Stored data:
-- -- --

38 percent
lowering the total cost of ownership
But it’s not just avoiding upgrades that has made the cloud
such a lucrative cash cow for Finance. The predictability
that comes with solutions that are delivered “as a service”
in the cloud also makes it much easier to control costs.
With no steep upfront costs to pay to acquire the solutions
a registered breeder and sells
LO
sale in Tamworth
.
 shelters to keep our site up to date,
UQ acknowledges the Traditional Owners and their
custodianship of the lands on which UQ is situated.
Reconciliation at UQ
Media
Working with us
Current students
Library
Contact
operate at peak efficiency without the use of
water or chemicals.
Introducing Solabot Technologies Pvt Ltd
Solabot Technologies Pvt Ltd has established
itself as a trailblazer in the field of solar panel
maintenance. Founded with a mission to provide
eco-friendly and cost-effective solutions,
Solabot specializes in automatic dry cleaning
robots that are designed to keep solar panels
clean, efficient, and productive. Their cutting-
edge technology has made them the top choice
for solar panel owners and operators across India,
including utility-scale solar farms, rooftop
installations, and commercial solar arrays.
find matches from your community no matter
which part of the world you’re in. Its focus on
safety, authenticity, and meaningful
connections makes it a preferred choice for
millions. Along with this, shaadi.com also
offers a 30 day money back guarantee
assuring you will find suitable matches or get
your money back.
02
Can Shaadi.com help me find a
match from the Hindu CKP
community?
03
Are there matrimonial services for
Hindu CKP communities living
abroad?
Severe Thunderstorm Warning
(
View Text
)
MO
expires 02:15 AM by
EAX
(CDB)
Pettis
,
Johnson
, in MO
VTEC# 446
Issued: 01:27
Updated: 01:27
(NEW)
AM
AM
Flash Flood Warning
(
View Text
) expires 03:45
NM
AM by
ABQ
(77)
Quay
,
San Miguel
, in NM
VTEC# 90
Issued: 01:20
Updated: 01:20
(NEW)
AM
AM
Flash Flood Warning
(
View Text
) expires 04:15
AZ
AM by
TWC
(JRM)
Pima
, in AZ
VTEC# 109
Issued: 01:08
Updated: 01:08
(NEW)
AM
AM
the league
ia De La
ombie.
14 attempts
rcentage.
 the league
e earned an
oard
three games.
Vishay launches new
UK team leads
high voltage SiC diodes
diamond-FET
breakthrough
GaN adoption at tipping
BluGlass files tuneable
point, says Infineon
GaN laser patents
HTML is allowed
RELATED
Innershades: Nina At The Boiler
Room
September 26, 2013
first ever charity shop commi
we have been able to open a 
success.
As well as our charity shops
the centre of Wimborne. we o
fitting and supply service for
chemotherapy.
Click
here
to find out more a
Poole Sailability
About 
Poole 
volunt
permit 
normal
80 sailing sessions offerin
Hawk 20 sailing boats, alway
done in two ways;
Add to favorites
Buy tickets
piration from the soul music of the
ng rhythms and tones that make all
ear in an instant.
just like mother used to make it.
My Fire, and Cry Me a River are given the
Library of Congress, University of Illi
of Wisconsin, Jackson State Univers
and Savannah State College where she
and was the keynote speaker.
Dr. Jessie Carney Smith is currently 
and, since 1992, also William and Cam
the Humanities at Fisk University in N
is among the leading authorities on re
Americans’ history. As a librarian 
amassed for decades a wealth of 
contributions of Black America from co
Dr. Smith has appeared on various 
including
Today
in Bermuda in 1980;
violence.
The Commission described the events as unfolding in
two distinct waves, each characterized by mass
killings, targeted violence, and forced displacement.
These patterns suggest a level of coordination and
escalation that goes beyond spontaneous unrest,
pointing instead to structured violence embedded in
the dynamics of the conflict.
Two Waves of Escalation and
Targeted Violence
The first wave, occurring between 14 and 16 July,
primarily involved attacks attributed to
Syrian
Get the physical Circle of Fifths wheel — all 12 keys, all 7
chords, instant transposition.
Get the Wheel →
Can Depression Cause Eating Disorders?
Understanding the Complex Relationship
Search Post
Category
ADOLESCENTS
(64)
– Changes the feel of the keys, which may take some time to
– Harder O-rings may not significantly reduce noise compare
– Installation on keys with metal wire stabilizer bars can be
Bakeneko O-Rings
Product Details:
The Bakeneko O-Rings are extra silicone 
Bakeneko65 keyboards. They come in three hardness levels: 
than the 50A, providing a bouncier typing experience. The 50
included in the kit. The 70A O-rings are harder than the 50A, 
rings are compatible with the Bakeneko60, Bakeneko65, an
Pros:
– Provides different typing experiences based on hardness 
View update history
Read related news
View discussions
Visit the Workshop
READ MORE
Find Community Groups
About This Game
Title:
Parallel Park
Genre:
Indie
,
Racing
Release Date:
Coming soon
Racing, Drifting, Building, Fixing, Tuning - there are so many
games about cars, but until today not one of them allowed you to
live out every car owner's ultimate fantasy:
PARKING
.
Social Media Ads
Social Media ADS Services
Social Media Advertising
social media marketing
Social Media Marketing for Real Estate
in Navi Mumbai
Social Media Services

-- -- --

Generate a verbatim printout of all the entries.

Answer:
38 percent
lowering the total cost of ownership
But it’s not just avoiding upgrades that has made the cloud
such a lucrative cash cow for Finance. The predictability
that comes with solutions that are delivered “as a service”
in the cloud also makes it much easier to control costs.
With no steep upfront costs to pay to acquire the solutions
a registered breeder and sells
LO
sale in Tamworth
.
 shelters to keep our site up to date,
UQ acknowledges the Traditional Owners and their
custodianship of the lands on which UQ is situated.
Reconciliation at UQ
Media
Working with us
Current students
Library
Contact
operate at peak efficiency without the use of
water or chemicals.
Introducing Solabot Technologies Pvt Ltd
Solabot Technologies Pvt Ltd has established
itself as a trailblazer in the field of solar panel
maintenance. Founded with a mission to provide
eco-friendly and cost-effective solutions,
Solabot specializes in automatic dry cleaning
robots that are designed to keep solar panels
clean, efficient, and productive. Their cutting-
edge technology has made them the top choice
for solar panel owners and operators across India,
including utility-scale solar farms, rooftop
installations, and commercial solar arrays.
find matches from your community no matter
which part of the world you’re in. Its focus on
safety, authenticity, and meaningful
connections makes it a preferred choice for
millions. Along with this, shaadi.com also
offers a 30 day money back guarantee
assuring you will find suitable matches or get
your money back.
02
Can Shaadi.com help me find a
match from the Hindu CKP
community?
03
Are there matrimonial services for
Hindu CKP communities living
abroad?
Severe Thunderstorm Warning
(
View Text
)
MO
expires 02:15 AM by
EAX
(CDB)
Pettis
,
Johnson
, in MO
VTEC# 446
Issued: 01:27
Updated: 01:27
(NEW)
AM
AM
Flash Flood Warning
(
View Text
) expires 03:45
NM
AM by
ABQ
(77)
Quay
,
San Miguel
, in NM
VTEC# 90
Issued: 01:20
Updated: 01:20
(NEW)
AM
AM
Flash Flood Warning
(
View Text
) expires 04:15
AZ
AM by
TWC
(JRM)
Pima
, in AZ
VTEC# 109
Issued: 01:08
Updated: 01:08
(NEW)
AM
AM
the league
ia De La
ombie.
14 attempts
rcentage.
 the league
e earned an
oard
three games.
Vishay launches new
UK team leads
high voltage SiC diodes
diamond-FET
breakthrough
GaN adoption at tipping
BluGlass files tuneable
point, says Infineon
GaN laser patents
HTML is allowed
RELATED
Innershades: Nina At The Boiler
Room
September 26, 2013
first ever charity shop commi
we have been able to open a 
success.
As well as our charity shops
the centre of Wimborne. we o
fitting and supply service for
chemotherapy.
Click
here
to find out more a
Poole Sailability
About 
Poole 
volunt
permit 
normal
80 sailing sessions offerin
Hawk 20 sailing boats, alway
done in two ways;
Add to favorites
Buy tickets
piration from the soul music of the
ng rhythms and tones that make all
ear in an instant.
just like mother used to make it.
My Fire, and Cry Me a River are given the
Library of Congress, University of Illi
of Wisconsin, Jackson State Univers
and Savannah State College where she
and was the keynote speaker.
Dr. Jessie Carney Smith is currently 
and, since 1992, also William and Cam
the Humanities at Fisk University in N
is among the leading authorities on re
Americans’ history. As a librarian 
amassed for decades a wealth of 
contributions of Black America from co
Dr. Smith has appeared on various 
including
Today
in Bermuda in 1980;
violence.
The Commission described the events as unfolding in
two distinct waves, each characterized by mass
killings, targeted violence, and forced displacement.
These patterns suggest a level of coordination and
escalation that goes beyond spontaneous unrest,
pointing instead to structured violence embedded in
the dynamics of the conflict.
Two Waves of Escalation and
Targeted Violence
The first wave, occurring between 14 and 16 July,
primarily involved attacks attributed to
Syrian
Get the physical Circle of Fifths wheel — all 12 keys, all 7
chords, instant transposition.
Get the Wheel →
Can Depression Cause Eating Disorders?
Understanding the Complex Relationship
Search Post
Category
ADOLESCENTS
(64)
– Changes the feel of the keys, which may take some time to
– Harder O-rings may not significantly reduce noise compare
– Installation on keys with metal wire stabilizer bars can be
Bakeneko O-Rings
Product Details:
The Bakeneko O-Rings are extra silicone 
Bakeneko65 keyboards. They come in three hardness levels: 
than the 50A, providing a bouncier typing experience. The 50
included in the kit. The 70A O-rings are harder than the 50A, 
rings are compatible with the Bakeneko60, Bakeneko65, an
Pros:
– Provides different typing experiences based on hardness 
View update history
Read related news
View discussions
Visit the Workshop
READ MORE
Find Community Groups
About This Game
Title:
Parallel Park
Genre:
Indie
,
Racing
Release Date:
Coming soon
Racing, Drifting, Building, Fixing, Tuning - there are so many
games about cars, but until today not one of them allowed you to
live out every car owner's ultimate fantasy:
PARKING
.
Social Media Ads
Social Media ADS Services
Social Media Advertising
social media marketing
Social Media Marketing for Real Estate
in Navi Mumbai
Social Media Services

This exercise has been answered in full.